Now we are inside the rbp=4000
stack frame.
- This is where we started from.
- From here, we return to the almighty gods of C, the startup code, which handles the exit and remaining cleanup.
Sigh. It was crazy, isn’t it? Conclusion is still remaining.
Conclusion
The only conclusion that is worth reading is that,
it’s a hoax that low level systems are complex and impossible to understand without the help of some C God. It’s a hoax that you can’t draw theory, visualize theory. Any idea that restricts you from doing the work to build deep understanding is just a hoax. It takes time and it takes energy, but the output is worth every bit of effort.

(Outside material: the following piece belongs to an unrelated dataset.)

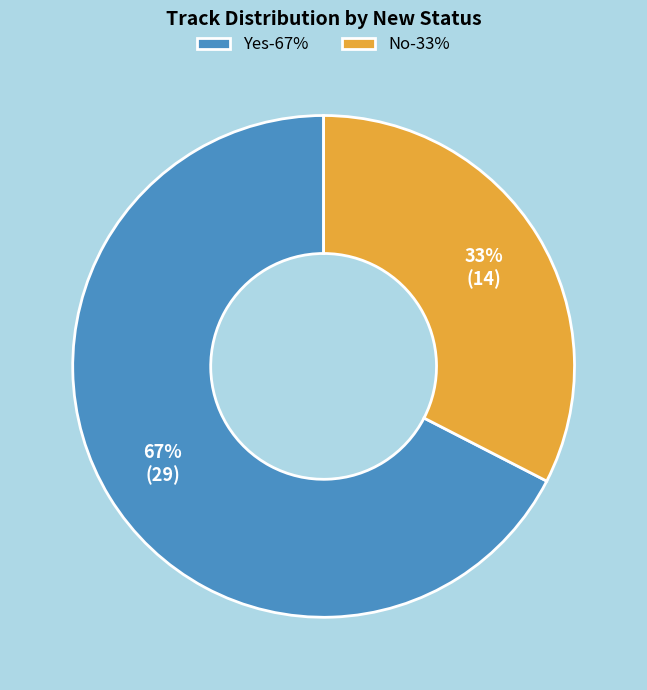

True or false: Yes accounts for 67% of the total.

True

It took me a whole day to build this understanding and stack art, roughly ~7h accumulated.
- And the result of that is that I will never be confused about stack discipline.
- I am sure that stack is not done yet. There is a lot to explore. But I am also ready to do that, the hard way, the boring way, the repetitive way.